[EPIX100] Reading ePix100 data with EXtra-data, Correct and Dark notebooks. (!500) · Merge requests · calibration / pycalibration

Merged Karim Ahmed requested to merge feat/read_with_EXtra_data into master 3 years ago

ePix100 correction and dark notebooks with EXtra-data.

Description

The main changes were to replace reading sequence files with h5py directly and use EXtra-data for reading all available sequences to correct and produce one sequence file or to create dark constants.

This as well replaces the ChunkReader functions from pyDetLib with a simple numpy mean and std for calculating the dark constants and adding pasha for correcting the image trains.

1. Epix100 Correction/dark (small detector)
2. Remove db-module parameter from calibration_configurations. https://git.xfel.eu/detectors/calibration_configurations/-/merge_requests/17
3. profiling numbers for the DataCollection.select(..., require_all=True)

How Has This Been Tested?

ePix100-dark:

in-folder = "/gpfs/exfel/exp/HED/202030/p900136/raw" run = 182 karabo_id = HED_IA1_EPX100-2 karabo_da = EPIX02

There are 1000 trains in sequence 0, which is used for generating darks in the current pycalibration release.

Data quality:

The tests were done by comparing the produced constants out of the old/new implementations. To validate that the constants were not affected by any mistake. (np.allclose was used to validate Noise and Offset)

Performance:

Previously, data was read and corrected using pyDetLib functions (ChunkReader and fastccdReader). The cell took about > 45 seconds for 1000 trains and chunk size 100.

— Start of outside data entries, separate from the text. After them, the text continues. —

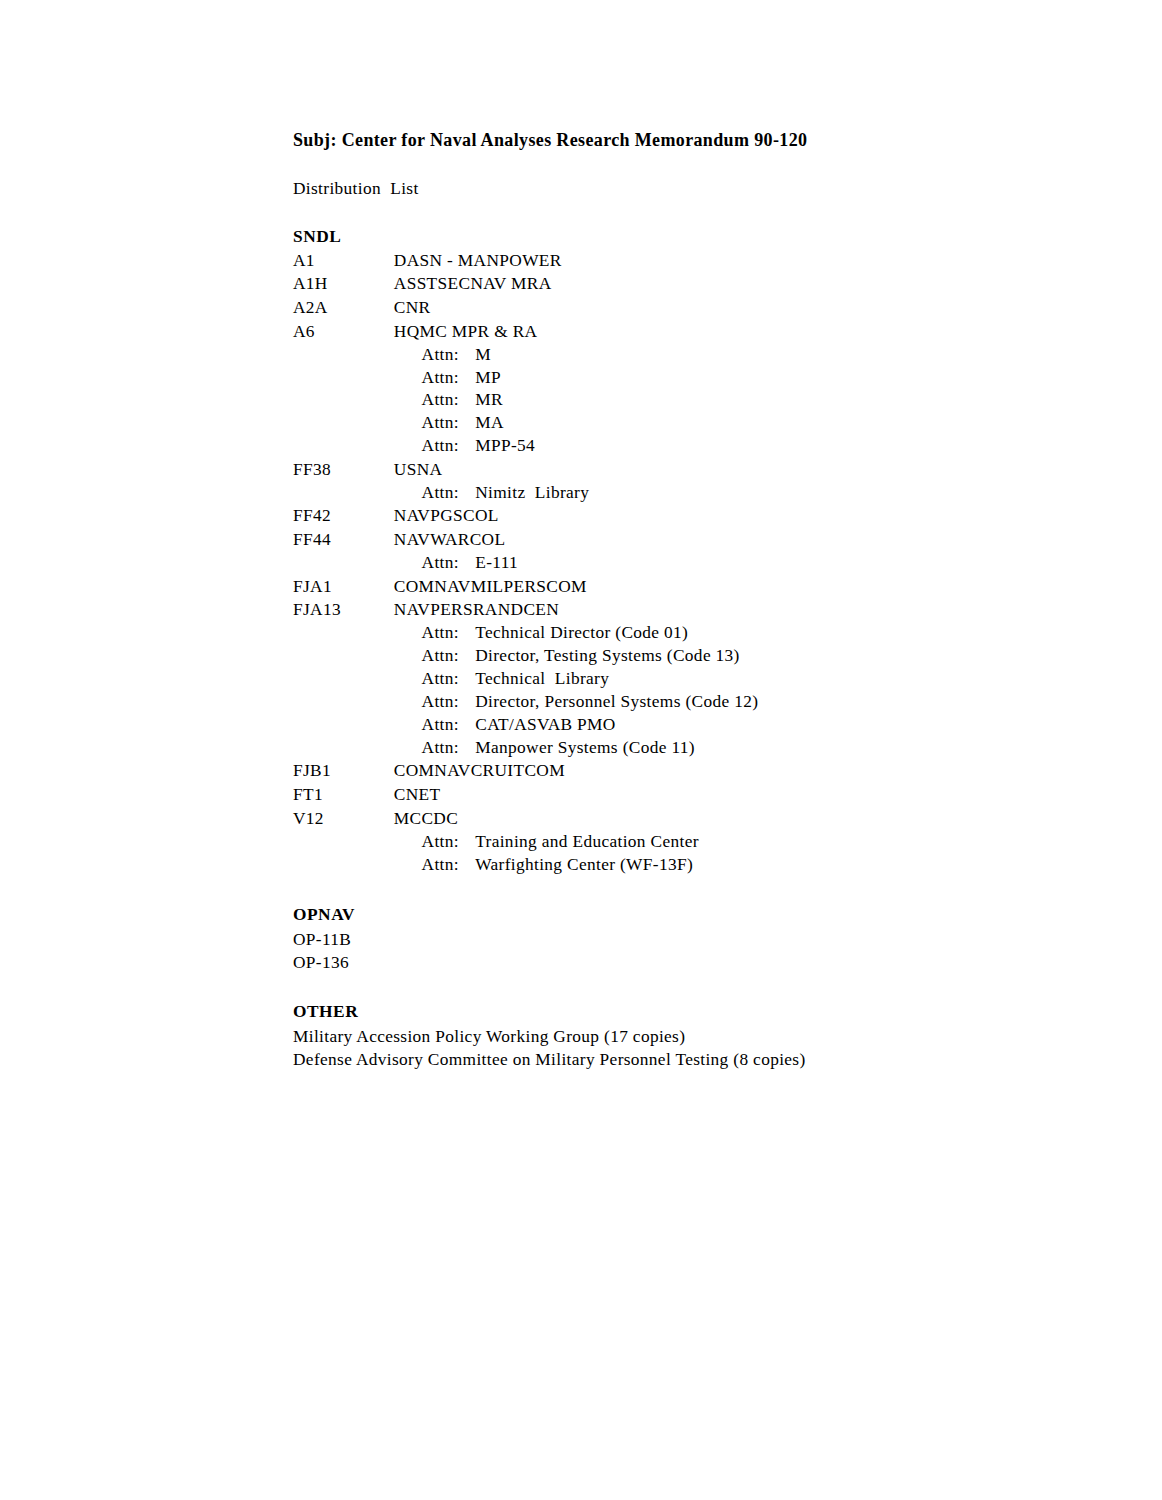Subj: Center for Naval Analyses Research Memorandum 90-120
Distribution List
SNDL
| A1 | DASN - MANPOWER |
| A1H | ASSTSECNAV MRA |
| A2A | CNR |
| A6 | HQMC MPR & RA Attn: M Attn: MP Attn: MR Attn: MA Attn: MPP-54 |
| FF38 | USNA Attn: Nimitz Library |
| FF42 | NAVPGSCOL |
| FF44 | NAVWARCOL Attn: E-111 |
| FJA1 | COMNAVMILPERSCOM |
| FJA13 | NAVPERSRANDCEN Attn: Technical Director (Code 01) Attn: Director, Testing Systems (Code 13) Attn: Technical Library Attn: Director, Personnel Systems (Code 12) Attn: CAT/ASVAB PMO Attn: Manpower Systems (Code 11) |
| FJB1 | COMNAVCRUITCOM |
| FT1 | CNET |
| V12 | MCCDC Attn: Training and Education Center Attn: Warfighting Center (WF-13F) |
OPNAV
OP-11B
OP-136
OTHER
Military Accession Policy Working Group (17 copies)
Defense Advisory Committee on Military Personnel Testing (8 copies)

Compared to updated implementation using EXtra-data and chunking using .split_trains(), which took about ~ 24 seconds for 1000 trains and chunk size 100.

Documents:

Before: EPIX100DARKCalibration_master.pdf

After: EPIX100DARKCalibration_EXtra-data.pdf

ePix100-correct:

Data quality:

The tests were done by comparing the produced corrected data out of the old/new implementations. To validate that the corrections were not affected by any mistake. (np.allclose was used to validate the corrected files sequence 000000)

Documents + SLURM time report performance:

A comparison between 4 implementations were done.

The raw data used was : /gpfs/exfel/exp/HED/202002/p002710/raw/r00435 This data was used for the test as it consists of 4 sequences. A total of 3813 trains, with the first 3 sequence file consisting of 1000 trains.

Master: EPIX100CORRECTCalibration.pdf
Extra-data to produce one corrected file for all sequences :EPIX100CORRECT-NORMALCalibration.pdf Correction_ePix100_NBC_serial.ipynb
Extra-data + Pasha to produce one corrected file for all sequences :EPIX100CORRECT-PASHACalibration.pdf Correction_ePix100_NBC_pasha.ipynb
(Current branch)Extra-data + Pasha to produce multiple corrected files for each sequence: EPIX100CORRECTCalibration.pdf 1 sequence file, no big difference in performance but with EXtra-data is about 5 seconds slower.

Below is a plot for the performance comparison time wise.

Moving to Extra-data is useful not to depend on the number of sequences available or the name of the files.

But as can be seen from the plot. Preparing the correcting file (copying and sanitizing data) and reading control data took more time which is not affecting much and was kind of expected.

But trying to correct all trains and save it to one corrected file, proved to be longer for 4 sequences by about 2X. Using Pasha speedup a bit the processing but it was still slower than the master by about 1.5X.

The last implementation was about using H5File to correct sequences per slurm node. Keeping the same level of parallelization while using Pasha as well instead of pyDetlib to correct trains resulted small performance gain. By about 0.8X master for 4 sequences.

Note: plotting is the same and the perfomance is based on the number of images available. For the Extra-data + pasha for 1 corr file all 3813 images were available. The rest either only trains for sequence file is available or the last chunk of images.